En clair, sous la férule de don Reba, c’est un régime fasciste qui violemment s’installe, avec son lot d’exécutions publiques et d’atteintes portées à la culture, les chemises grises faisant « la chasse aux lettrés en fuite ». Don Roumata l’historien dresse d’ailleurs de lui-même un parallèle entre don Reba et Hitler, et observe une « alliance des Gris et des armées de la nuit, alliance contre nature d’épiciers et de voleurs de grand chemin […]. C’était la nuit des longs couteaux qui commençait ». Plus tard, les chemises grises seront éradiquées par les représentants d’un « Ordre » noir, qui possède son mot de passe permettant d’échapper à la mort…
Tout cela fait de ce roman une charge monstrueuse contre le fascisme, cette horreur politique qui parvient à s’établir avec le soutien de la petite bourgeoisie des boutiquiers, qui élimine tout discours opposant et finalement tout discours lettré. Pour autant, il convient de resituer le roman pour comprendre que s’il célèbre le communisme au passage et discrètement, il n’en est pas moins clairvoyant sur ce dernier régime, surtout dans sa composante stalinienne. En effet, dans l’œuvre des frères Strougatski (Arcadi, 1925-1991, Boris, 1933-2012), Il Est Difficile d’Etre un Dieu est le troisième roman publié dans leur mère-patrie, la Russie, alors URSS ; c’était en 1964, sous un régime soviétique qui voyait la fin du règne de Nikita Kroutchev, qui allait céder la place à Léonid Brejnev ; on est en pleine Guerre Froide et le souvenir des purges staliniennes n’est pas si éloigné dans le temps qu’on puisse les oublier, sans parler du mépris haineux envers toute forme de culture « bourgeoise ». Force est de l’admettre, même si cela fait encore débat entre nombre d’historiens : entre le communisme et le fascisme il existe des ressemblances structurelles, et la critique évidente des frères Strougatski se redouble d’un sous-texte que lira d’ailleurs l’Etat soviétique, puisqu’il censurera leur œuvre à partir de 1969… D’ailleurs, dans ce roman-ci, père Kin énonce l’essentiel de la politique, et il résonne étrangement aux oreilles de qui est quelque peu familier avec les agissements guidés par l’idéologie de Lénine puis Staline (ainsi que Mussolini et Hitler, cela va sans dire) : « L’essentiel est dans les grandes lois d’un nouvel Etat : elles sont simples et elles sont au nombre de trois : une foi aveugle dans l’infaillibilité des lois, une soumission absolue à icelles, et également, la surveillance sans relâche de chacun par tous et vice versa ».
De surcroît, pour appuyer l’idée que ce roman traite de tout totalitarisme en fait, peu importe sa couleur, dans Il Est Difficile d’Etre un Dieu, tout comme dans l’autre chef-d’œuvre des frères Strougatski, Stalker, il y a un rapport fataliste au réel, rapport qu’on imagine beaucoup plus facilement slave que germanique ou latin : le peuple accepte son sort, comme si sortir de l’esclavage ou de l’obscurantisme était une idée tout à fait farfelue.

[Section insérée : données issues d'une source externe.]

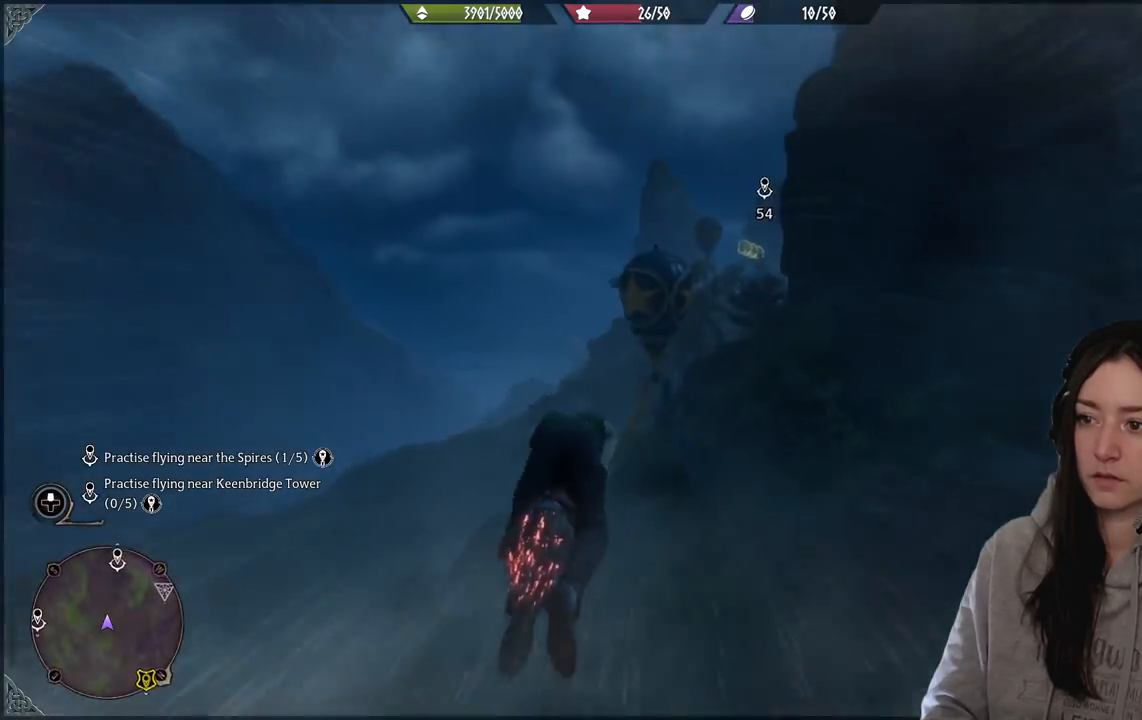
{"buttons": ["L2", "R2"], "left_stick": "up", "right_stick": "center", "events": [[83, "right_stick", "center"]]}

A ce titre, le rapport à l’hygiène des habitants d’Arkanar pourrait être une métaphore : en effet, Roumata doit quasi dissimuler le fait qu’il porte des sous-vêtements, et son serviteur s’insurge à l’idée qu’il veuille faire changer des draps qui n’ont qu’un seul mois et ne sont même pas déchirés. Plus loin, alors que don Roumata tente de séduire doña Okana, la femme de don Reba, pour des raisons politiques, la tâche s’avère impossible tant est pénible la confrontation à « ses cheveux malpropres, brillants de laque, ses épaules nues et rondes couvertes de poudre agglutinée », au point qu’il en vient à se dire que « mieux vaut la saleté que le sang, mais là c’est bien pire que la saleté ! » Et plus loin encore, on se vautre littéralement dans la boue en traversant des quartiers de la ville à l’immonde puanteur, sans même penser à en secouer ses vêtements. Toute cette crasse, toute cette saleté, toute cette puanteur ne font que générer du dégoût pour la société qui refuse de s’en nettoyer pour atteindre un autre niveau de civilisation, celui atteint par les historiens « résidents » sur Terre. Et, de se vautrer dans l’immondice matérielle à se vautrer dans l’immondice spirituelle ou politique, il n’y a qu’un pas, semblent avertir les frères Strougatski.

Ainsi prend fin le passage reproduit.